This is an interesting hack. However, an IOP is an IOP, no matter how good you predicted it and prefetch it so that you hide the latency it's going to be translated to a GetObject.

I think what you really exploited here is that even though S3 is built on HDDs (and have very low IOPS per TiB) their scale is so large that even if you milk 1M+ IOPS out of it AWS still doesn't care and is happy to serve you. But if my back-of-envelope calculation is correct this isn't going to work well if everyone starts to do it.

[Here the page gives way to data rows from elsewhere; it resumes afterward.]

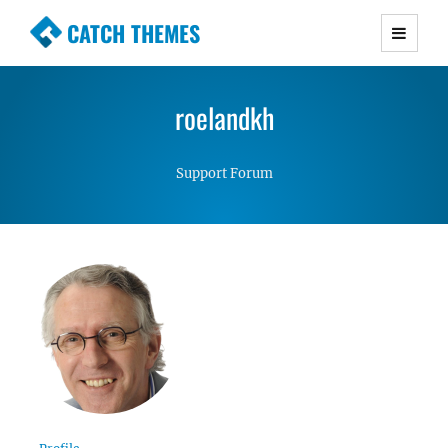
CATCH THEMES
Premium Responsive WordPress Themes with
advanced functionality and awesome support.
roelandkh
Simple, Clean and Lightweight Responsive
WordPress Themes
Support Forum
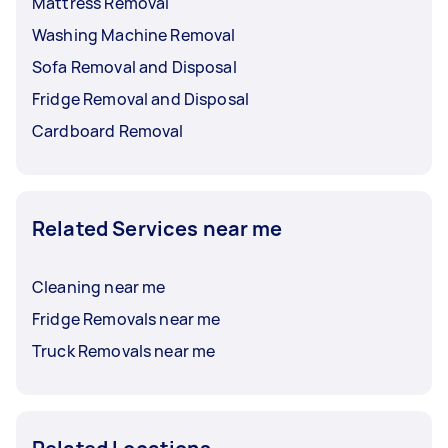
Mattress Removal
Washing Machine Removal
Sofa Removal and Disposal
Fridge Removal and Disposal
Cardboard Removal
Related Services near me
Cleaning near me
Fridge Removals near me
Truck Removals near me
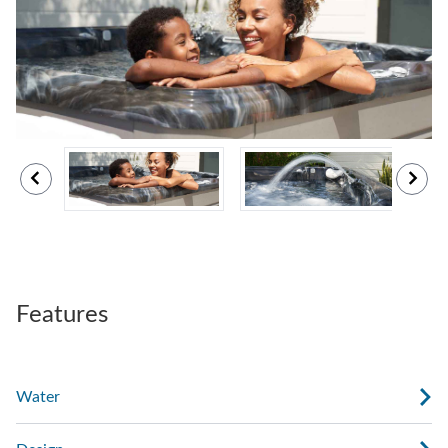
Features
Water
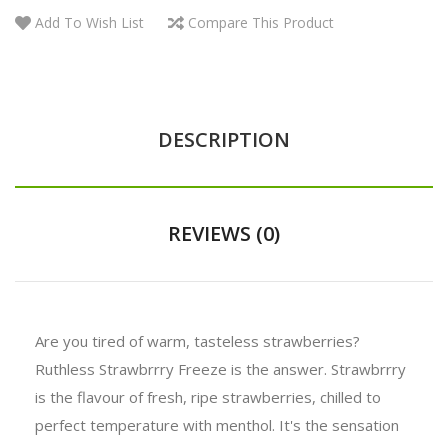
Add To Wish List
Compare This Product
DESCRIPTION
REVIEWS (0)
Are you tired of warm, tasteless strawberries?
Ruthless Strawbrrry Freeze is the answer. Strawbrrry
is the flavour of fresh, ripe strawberries, chilled to
perfect temperature with menthol. It's the sensation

How do you get around S3's 5.5k GET per second per prefix limit? If I only have ~200 20GiB files can you still get decent IOPS out of it?

and...

> IOPS is a really lazy benchmark that we believe can greatly diverge from most real life workloads

No, it's not. I have a workload training a DL model on time series data which demands 600k 8KiB IOPS per compute instance. None of the thing I tested work well. Had to build a custom one with bare metal NVMe-s.

1 comments

Sorry for the late response - I didn't see your comment until now.

Our aim is to unleash all the potential that S3/Object has to offer for file system workloads. Yes, the scale of AWS S3 helps, as does erasure coding (which enhances flexibility for better load balancing of reads).

Is it suitable for every possible workload? No, which is why we have a mode called cunoFS Fusion where we let people combine a regular high-performance filesystem for IOPS, and Object for throughput, with data automatically migrated between the two according to workload behaviour. What we find is that most data/workloads need high throughput rather than high IOPS, and this tends to be the bulk of data. So rather than paying for PBs of ultra-high IOPS storage, they only need to pay for TBs of it instead. Your particular workload might well need high IOPS, but a great many workloads do not. We do have organisations doing large scale workloads on time-series (market) data using cunoFS with S3 for performance reasons.